■ **What the task asks**
Pick up the article about malicious Google Chrome extensions after its last sentence and write what comes next.
-------- Page text --------
Google Chrome is the world's most popular browser, and it is often touted (somewhat erroneously) for security. Because of its popularity, Google Chrome is a prime target for hackers who want to cast a wide net for potential targets. Google has had to contend with numerous attacks against the Chrome browser, especially in the form of malicious browser extensions, in the past. It is this issue that has yet again surfaced according to new research.

The malicious browser extensions in question were uncovered by the network security firm ICEBRG Inc. Totaling four different extensions, researchers went in depth in a blog post to show their function and why they were so dangerous.

Initially, the post explained the issue with present day browser extensions in general, a key point to understanding the four current threats. The explanation is given as follows:

Web-based applications can enhance the user's overall experience, they also pose a threat to workstation security with the ability to inject and execute arbitrary code. Coupling an extension marketplace style “easy install” for users, limited understanding of the underlying risks, and few compensating controls leaves organizations vulnerable to a serious and easily overlooked attack vector.

The malicious extensions were first discovered by ICEBRG when an alarming uptick in outbound network traffic was discovered on a "customer workstation to a European VPS provider." The extensions were discovered to be the following; Change HTTP Request Header, Nyoogle - Custom Logo for Google, Lite Bookmarks, and Stickies - Chrome's Post-it Notes.  Following their discovery, ICEBRG researchers eventually concluded the extensions were being used for click-fraud and search engine optimization manipulation.
-------- Extracted data --------
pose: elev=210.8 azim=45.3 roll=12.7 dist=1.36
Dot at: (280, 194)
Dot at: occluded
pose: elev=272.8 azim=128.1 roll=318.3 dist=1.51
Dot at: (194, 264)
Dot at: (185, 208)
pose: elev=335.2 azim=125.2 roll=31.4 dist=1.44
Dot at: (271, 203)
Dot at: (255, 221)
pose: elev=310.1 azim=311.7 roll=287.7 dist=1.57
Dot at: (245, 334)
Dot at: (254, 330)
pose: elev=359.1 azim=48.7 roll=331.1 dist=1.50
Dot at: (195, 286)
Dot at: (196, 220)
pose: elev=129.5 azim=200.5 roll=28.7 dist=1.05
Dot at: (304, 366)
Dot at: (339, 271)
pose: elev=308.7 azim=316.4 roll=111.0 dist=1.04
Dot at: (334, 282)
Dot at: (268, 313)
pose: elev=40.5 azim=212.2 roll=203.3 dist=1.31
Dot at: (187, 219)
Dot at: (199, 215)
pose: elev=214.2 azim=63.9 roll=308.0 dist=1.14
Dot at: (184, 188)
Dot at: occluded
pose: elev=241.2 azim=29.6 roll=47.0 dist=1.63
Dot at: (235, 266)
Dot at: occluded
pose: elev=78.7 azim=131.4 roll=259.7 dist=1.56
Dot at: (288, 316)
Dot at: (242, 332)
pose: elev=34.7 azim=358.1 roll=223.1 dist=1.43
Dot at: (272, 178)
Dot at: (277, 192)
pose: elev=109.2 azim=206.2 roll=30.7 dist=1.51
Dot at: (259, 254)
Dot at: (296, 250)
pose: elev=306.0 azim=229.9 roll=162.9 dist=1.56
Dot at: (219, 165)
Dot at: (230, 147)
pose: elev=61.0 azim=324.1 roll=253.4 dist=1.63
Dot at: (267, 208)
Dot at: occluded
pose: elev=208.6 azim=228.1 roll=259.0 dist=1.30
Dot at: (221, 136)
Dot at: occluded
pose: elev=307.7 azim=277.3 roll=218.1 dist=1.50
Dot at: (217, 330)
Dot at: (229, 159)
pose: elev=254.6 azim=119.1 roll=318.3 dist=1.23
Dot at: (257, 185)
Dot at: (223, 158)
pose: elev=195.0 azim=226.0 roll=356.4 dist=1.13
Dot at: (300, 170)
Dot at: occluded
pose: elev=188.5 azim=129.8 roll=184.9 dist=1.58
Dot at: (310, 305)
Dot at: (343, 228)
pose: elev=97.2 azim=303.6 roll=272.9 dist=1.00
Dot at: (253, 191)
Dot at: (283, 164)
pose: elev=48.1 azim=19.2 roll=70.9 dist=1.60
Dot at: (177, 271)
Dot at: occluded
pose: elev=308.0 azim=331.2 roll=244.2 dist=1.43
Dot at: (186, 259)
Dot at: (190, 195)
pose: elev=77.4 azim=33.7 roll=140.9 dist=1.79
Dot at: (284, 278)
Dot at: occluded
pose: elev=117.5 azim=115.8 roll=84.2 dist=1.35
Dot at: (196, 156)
--------
■ **Response to this task**
This is only half the story, however, as Chrome's JavaScript engine has an exploitable function that makes these extensions a serious threat. The ICEBRG post describes the flaw as follows:

By design, Chrome’s JavaScript engine evaluates (executes) JavaScript code contained within JSON. Due to security concerns, Chrome prevents the ability to retrieve JSON from an external source by extensions, which must explicitly request its use via the Content Security Policy (CSP). When an extension does enable the ‘unsafe-eval’ permission to perform such actions, it may retrieve and process JSON from an externally-controlled server. This creates a scenario in which the extension author could inject and execute arbitrary JavaScript code anytime the update server receives a request.

The code injection that is made possible by Chrome's JavaScript engine means a number of attacks are possible, and as a consequence, a hacker could have access to sensitive data with a few well-placed code injection attacks. While Google has removed the offending extensions from the download hub, the fact remains that many oblivious users likely still have these extensions installed on their Chrome browser (thus putting all surrounding networks at risk).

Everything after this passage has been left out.